Retreating with a purpose, Republicans sped legislation through the House today to avert the imminent threat of a government default but pointing the way to a springtime budget struggle with President Barack Obama over Medicare, farm subsidies and other benefit programs.The current legislation, which cleared the House on a bipartisan vote of 288-144, would permit Treasury borrowing to exceed the limit of $16.4 trillion through May 18. As it passed, Speaker John Boehner pledged that Republicans would quickly draft a budget that would wipe out deficits in a decade, and he challenged Democrats to do the same.
"I supported this legislation because it protects the full faith and credit of the United States by extending the debt ceiling for three months," U.S. Rep Charlie Dent, R-Lehigh Valley, said in a news release.
"This bill is just the first step, of many, that must be taken in the coming months to put our country on a path to prosperity," U.S. Rep.
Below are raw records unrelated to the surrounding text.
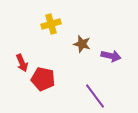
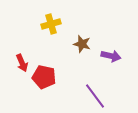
red pentagon: moved 1 px right, 2 px up
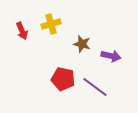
red arrow: moved 32 px up
red pentagon: moved 19 px right, 2 px down
purple line: moved 9 px up; rotated 16 degrees counterclockwise
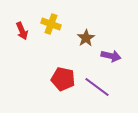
yellow cross: rotated 36 degrees clockwise
brown star: moved 4 px right, 6 px up; rotated 24 degrees clockwise
purple line: moved 2 px right
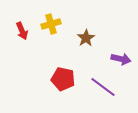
yellow cross: rotated 36 degrees counterclockwise
purple arrow: moved 10 px right, 3 px down
purple line: moved 6 px right
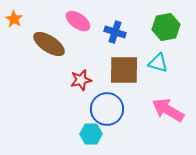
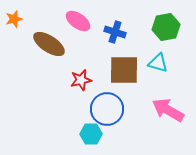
orange star: rotated 24 degrees clockwise
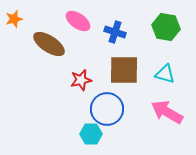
green hexagon: rotated 20 degrees clockwise
cyan triangle: moved 7 px right, 11 px down
pink arrow: moved 1 px left, 2 px down
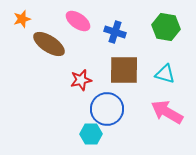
orange star: moved 8 px right
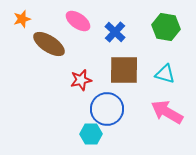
blue cross: rotated 25 degrees clockwise
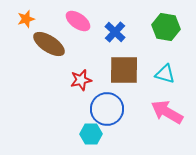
orange star: moved 4 px right
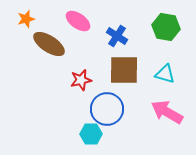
blue cross: moved 2 px right, 4 px down; rotated 10 degrees counterclockwise
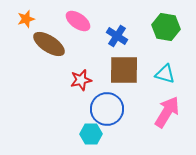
pink arrow: rotated 92 degrees clockwise
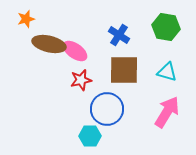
pink ellipse: moved 3 px left, 30 px down
blue cross: moved 2 px right, 1 px up
brown ellipse: rotated 20 degrees counterclockwise
cyan triangle: moved 2 px right, 2 px up
cyan hexagon: moved 1 px left, 2 px down
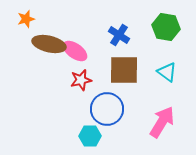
cyan triangle: rotated 20 degrees clockwise
pink arrow: moved 5 px left, 10 px down
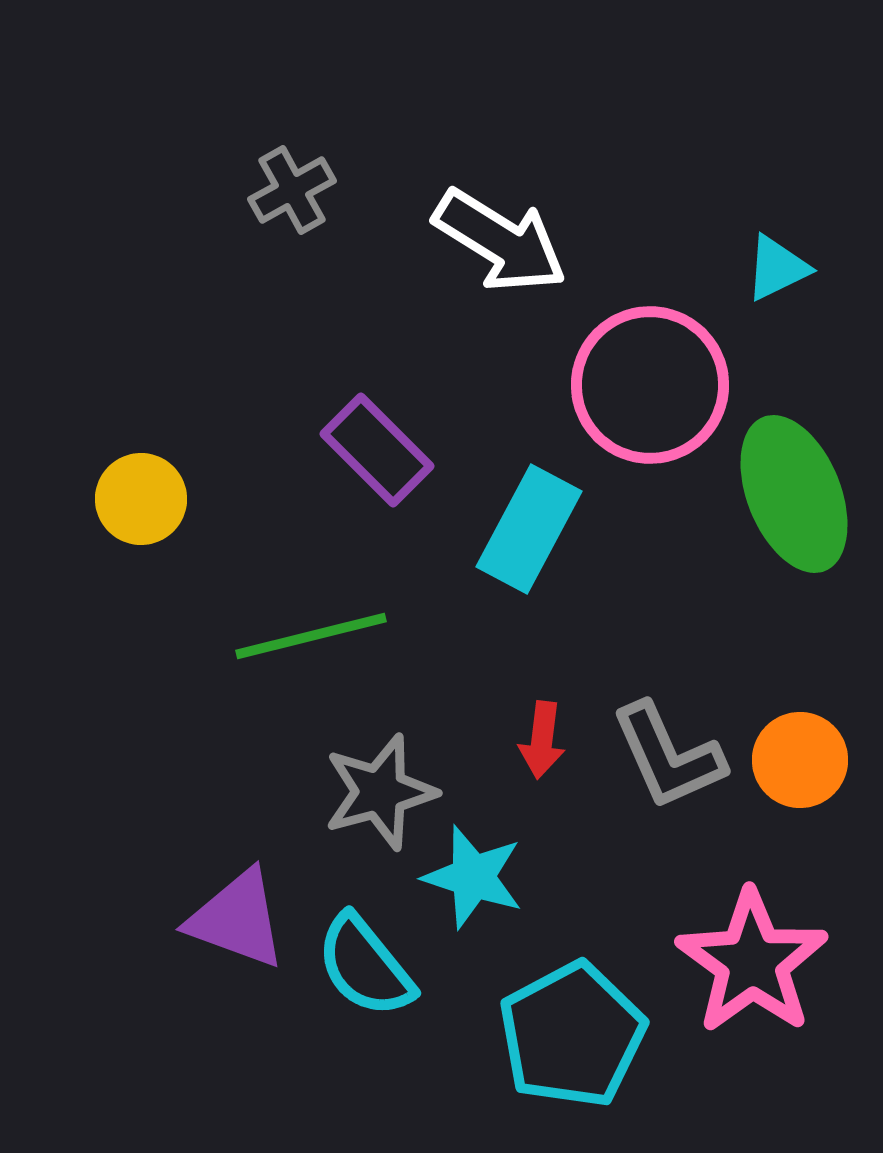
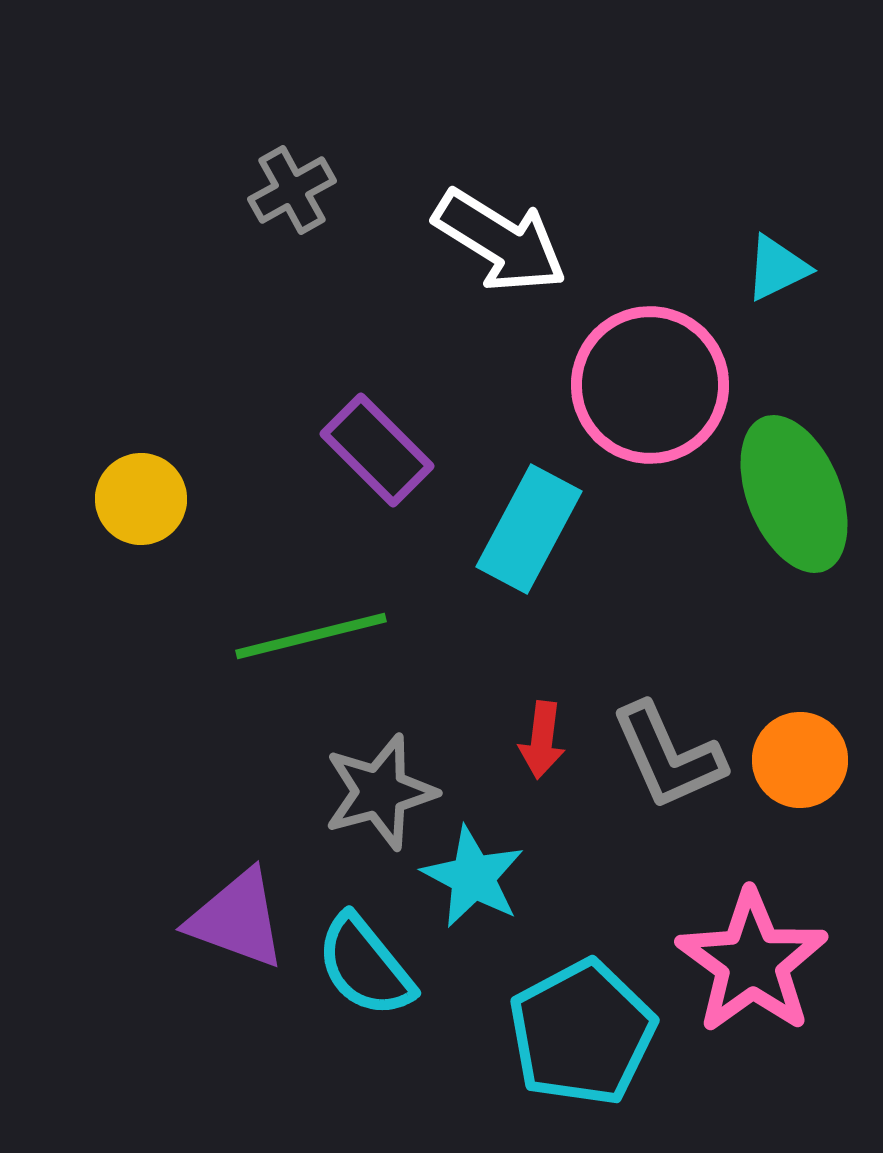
cyan star: rotated 10 degrees clockwise
cyan pentagon: moved 10 px right, 2 px up
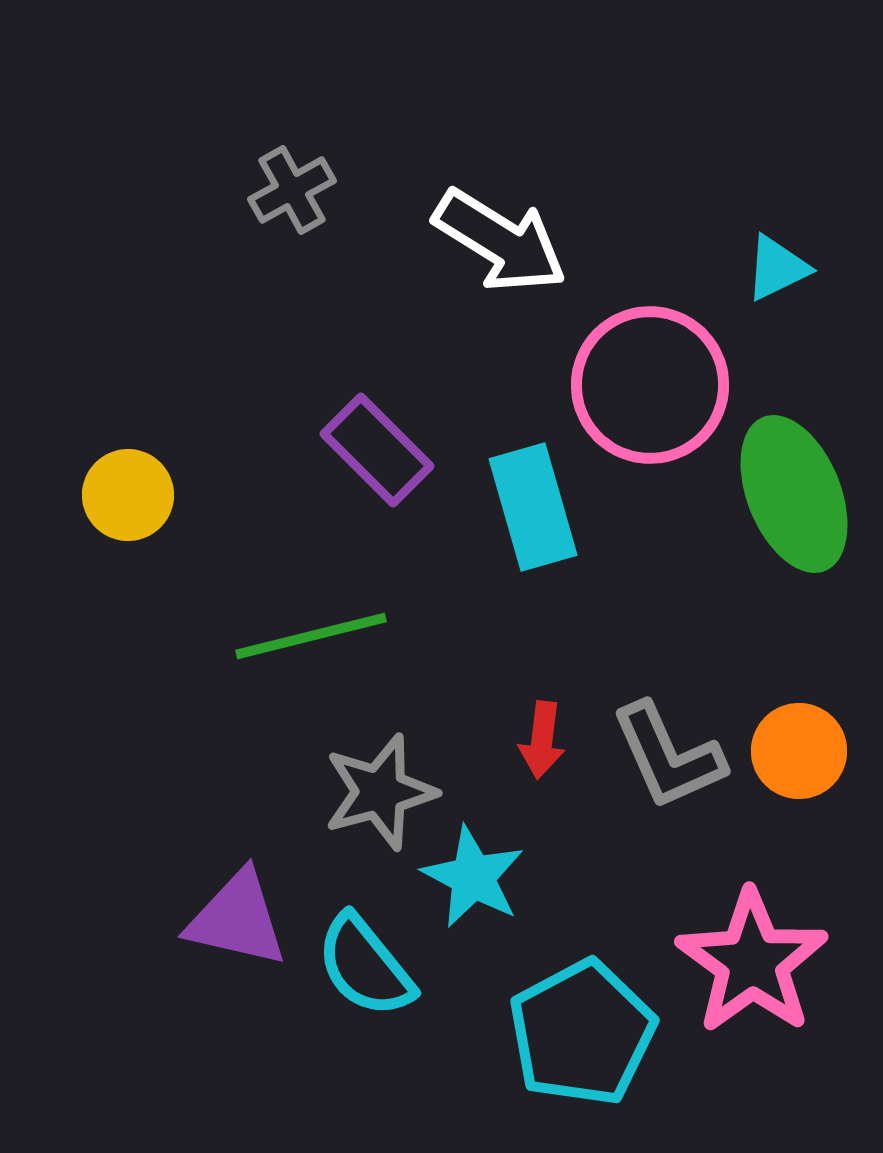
yellow circle: moved 13 px left, 4 px up
cyan rectangle: moved 4 px right, 22 px up; rotated 44 degrees counterclockwise
orange circle: moved 1 px left, 9 px up
purple triangle: rotated 7 degrees counterclockwise
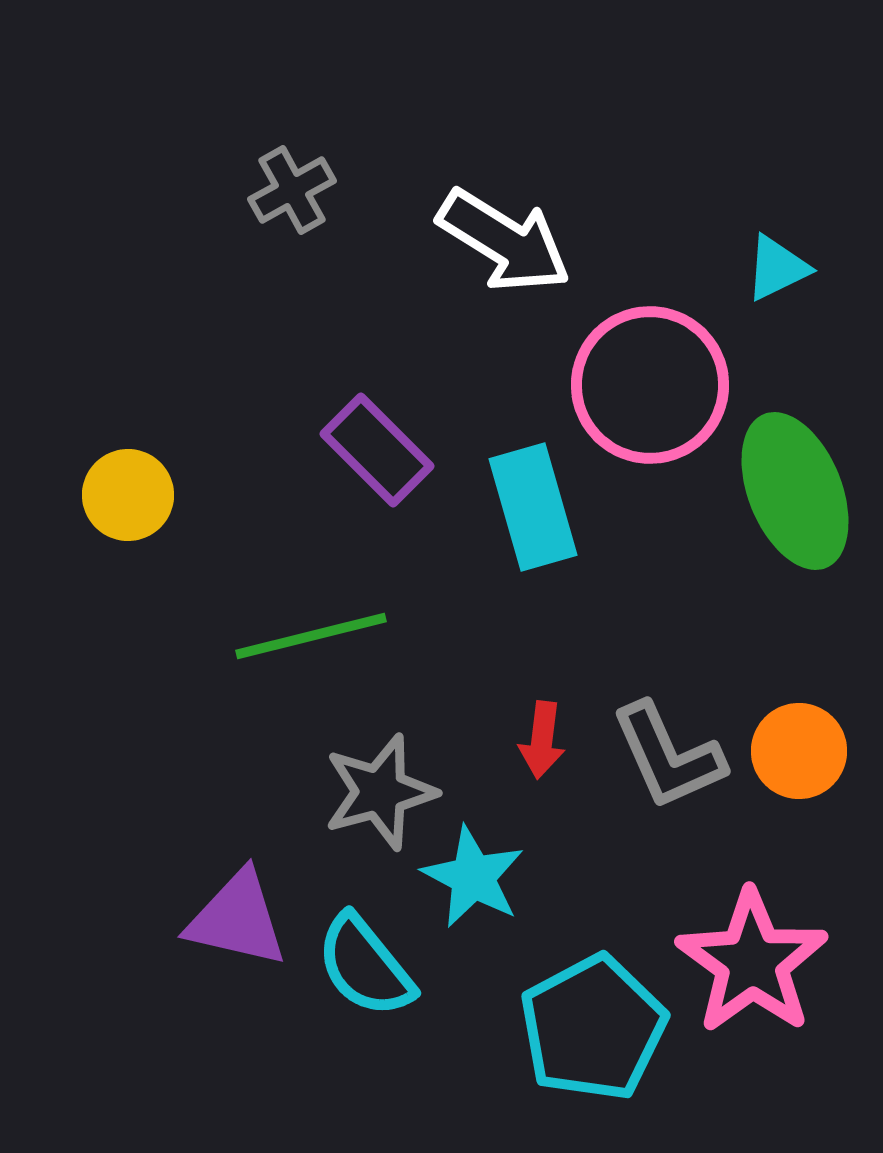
white arrow: moved 4 px right
green ellipse: moved 1 px right, 3 px up
cyan pentagon: moved 11 px right, 5 px up
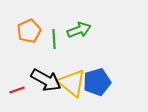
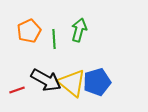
green arrow: rotated 55 degrees counterclockwise
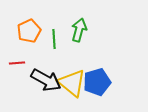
red line: moved 27 px up; rotated 14 degrees clockwise
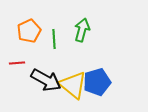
green arrow: moved 3 px right
yellow triangle: moved 1 px right, 2 px down
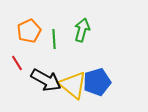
red line: rotated 63 degrees clockwise
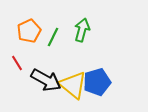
green line: moved 1 px left, 2 px up; rotated 30 degrees clockwise
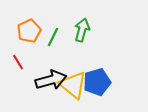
red line: moved 1 px right, 1 px up
black arrow: moved 5 px right; rotated 44 degrees counterclockwise
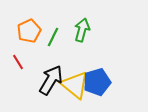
black arrow: rotated 44 degrees counterclockwise
yellow triangle: moved 2 px right
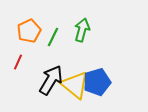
red line: rotated 56 degrees clockwise
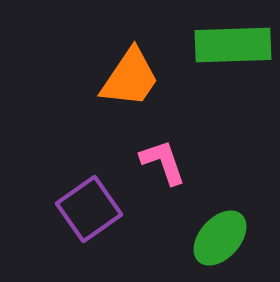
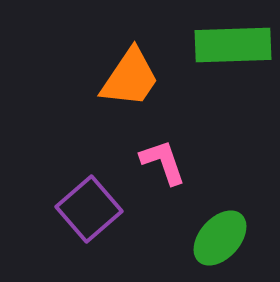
purple square: rotated 6 degrees counterclockwise
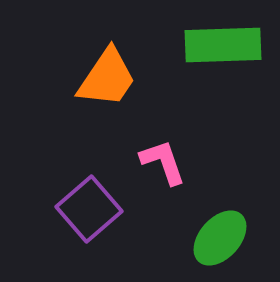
green rectangle: moved 10 px left
orange trapezoid: moved 23 px left
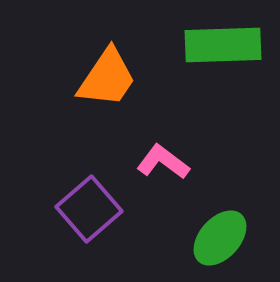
pink L-shape: rotated 34 degrees counterclockwise
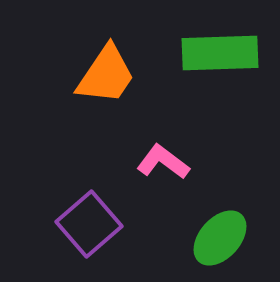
green rectangle: moved 3 px left, 8 px down
orange trapezoid: moved 1 px left, 3 px up
purple square: moved 15 px down
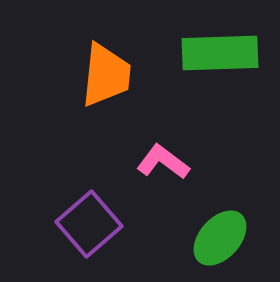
orange trapezoid: rotated 28 degrees counterclockwise
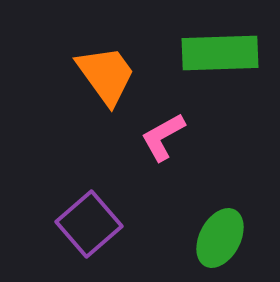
orange trapezoid: rotated 42 degrees counterclockwise
pink L-shape: moved 25 px up; rotated 66 degrees counterclockwise
green ellipse: rotated 14 degrees counterclockwise
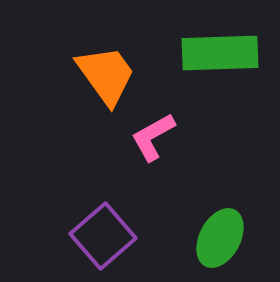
pink L-shape: moved 10 px left
purple square: moved 14 px right, 12 px down
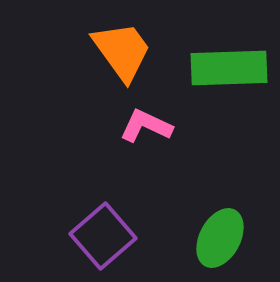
green rectangle: moved 9 px right, 15 px down
orange trapezoid: moved 16 px right, 24 px up
pink L-shape: moved 7 px left, 11 px up; rotated 54 degrees clockwise
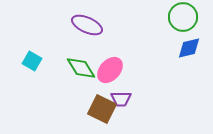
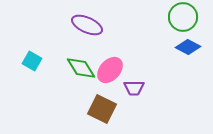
blue diamond: moved 1 px left, 1 px up; rotated 40 degrees clockwise
purple trapezoid: moved 13 px right, 11 px up
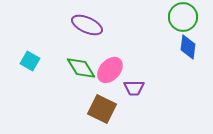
blue diamond: rotated 70 degrees clockwise
cyan square: moved 2 px left
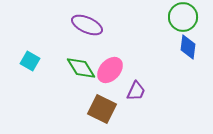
purple trapezoid: moved 2 px right, 3 px down; rotated 65 degrees counterclockwise
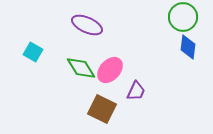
cyan square: moved 3 px right, 9 px up
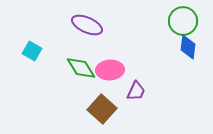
green circle: moved 4 px down
cyan square: moved 1 px left, 1 px up
pink ellipse: rotated 44 degrees clockwise
brown square: rotated 16 degrees clockwise
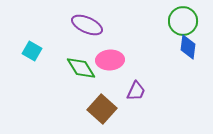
pink ellipse: moved 10 px up
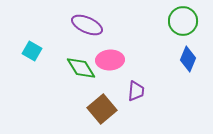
blue diamond: moved 12 px down; rotated 15 degrees clockwise
purple trapezoid: rotated 20 degrees counterclockwise
brown square: rotated 8 degrees clockwise
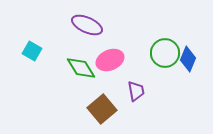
green circle: moved 18 px left, 32 px down
pink ellipse: rotated 20 degrees counterclockwise
purple trapezoid: rotated 15 degrees counterclockwise
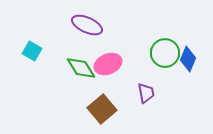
pink ellipse: moved 2 px left, 4 px down
purple trapezoid: moved 10 px right, 2 px down
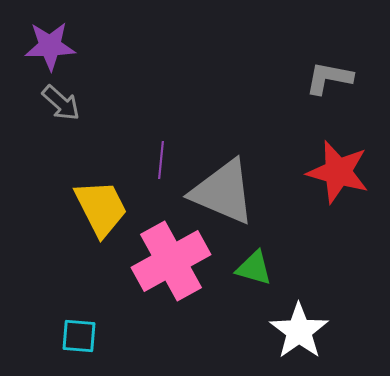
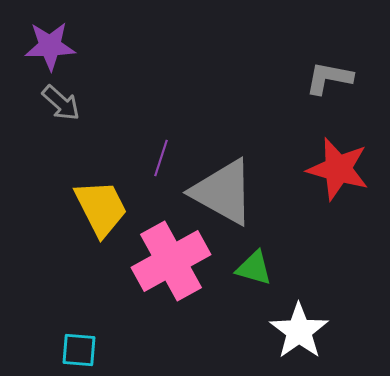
purple line: moved 2 px up; rotated 12 degrees clockwise
red star: moved 3 px up
gray triangle: rotated 6 degrees clockwise
cyan square: moved 14 px down
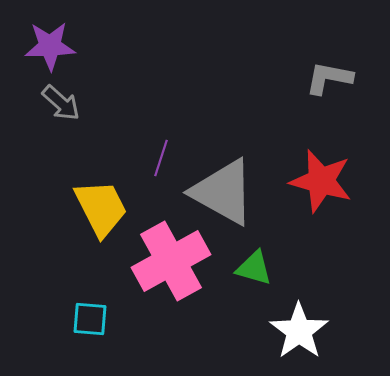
red star: moved 17 px left, 12 px down
cyan square: moved 11 px right, 31 px up
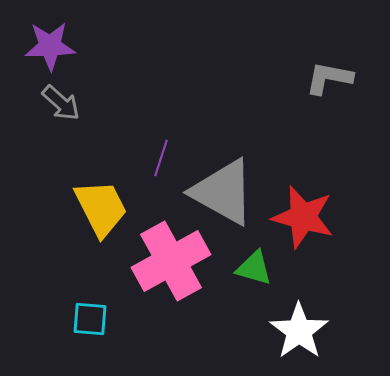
red star: moved 18 px left, 36 px down
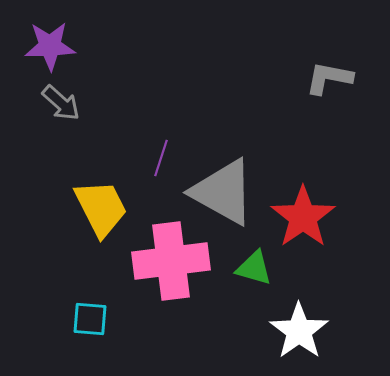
red star: rotated 22 degrees clockwise
pink cross: rotated 22 degrees clockwise
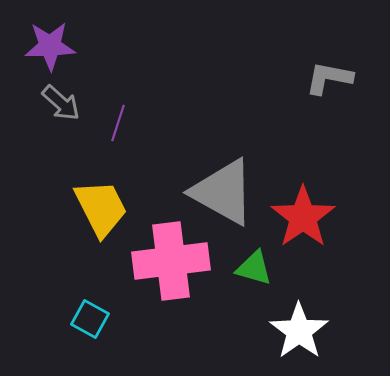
purple line: moved 43 px left, 35 px up
cyan square: rotated 24 degrees clockwise
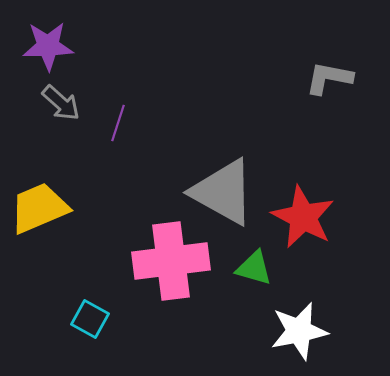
purple star: moved 2 px left
yellow trapezoid: moved 62 px left; rotated 86 degrees counterclockwise
red star: rotated 10 degrees counterclockwise
white star: rotated 24 degrees clockwise
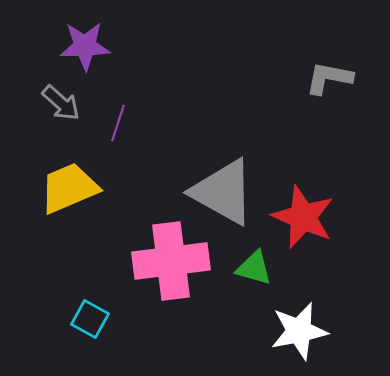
purple star: moved 37 px right
yellow trapezoid: moved 30 px right, 20 px up
red star: rotated 4 degrees counterclockwise
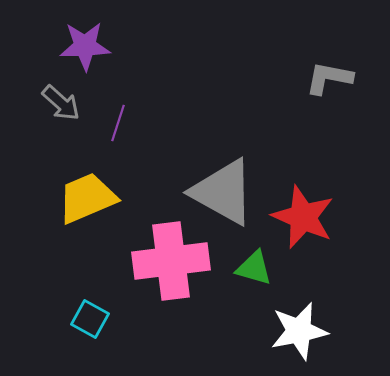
yellow trapezoid: moved 18 px right, 10 px down
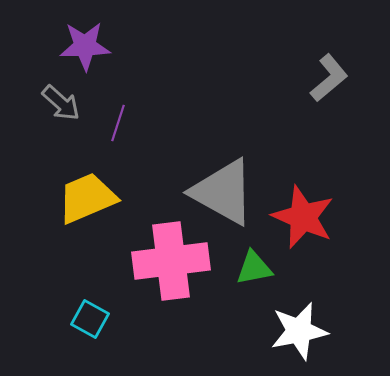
gray L-shape: rotated 129 degrees clockwise
green triangle: rotated 27 degrees counterclockwise
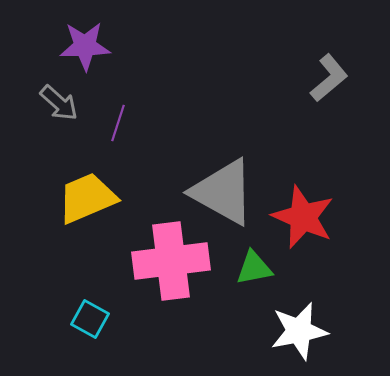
gray arrow: moved 2 px left
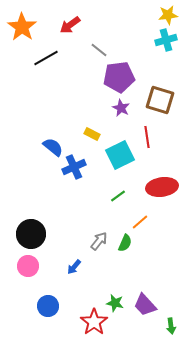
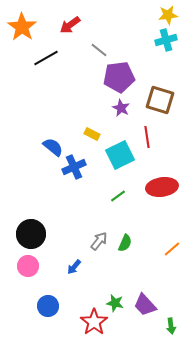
orange line: moved 32 px right, 27 px down
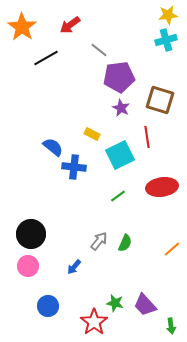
blue cross: rotated 30 degrees clockwise
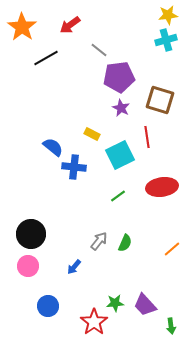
green star: rotated 18 degrees counterclockwise
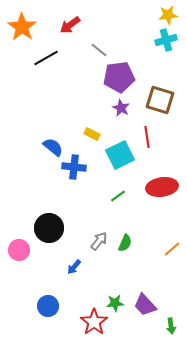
black circle: moved 18 px right, 6 px up
pink circle: moved 9 px left, 16 px up
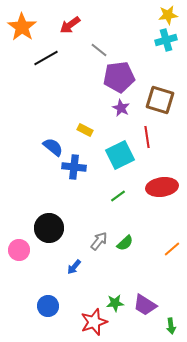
yellow rectangle: moved 7 px left, 4 px up
green semicircle: rotated 24 degrees clockwise
purple trapezoid: rotated 15 degrees counterclockwise
red star: rotated 16 degrees clockwise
Scott Garrett, R-Warren, said in a news release.
The Democratic-controlled Senate is expected to approve the debt bill as early as Friday or perhaps next week. The White House welcomed the legislation rather than face the threat of a first default at the dawn of the president’s second term in the White House, and spokesman Jay Carney pointedly noted a “fundamental change” in strategy by the GOP.
"It is a disservice to the American people and a failure of leadership that the U.S. Senate has not passed a budget in over three years," Dent said.
House Republicans cast the bill as a way to force the Senate to draft a budget for the first time in four years, noting that if either house fails to do so, its members’ pay would be withheld. They called the bill “no budget, no pay,’” a slogan if not a statement of fact, since lawmakers would be entitled to collect their entire salaries at the end of the Congress with or without a budget in place.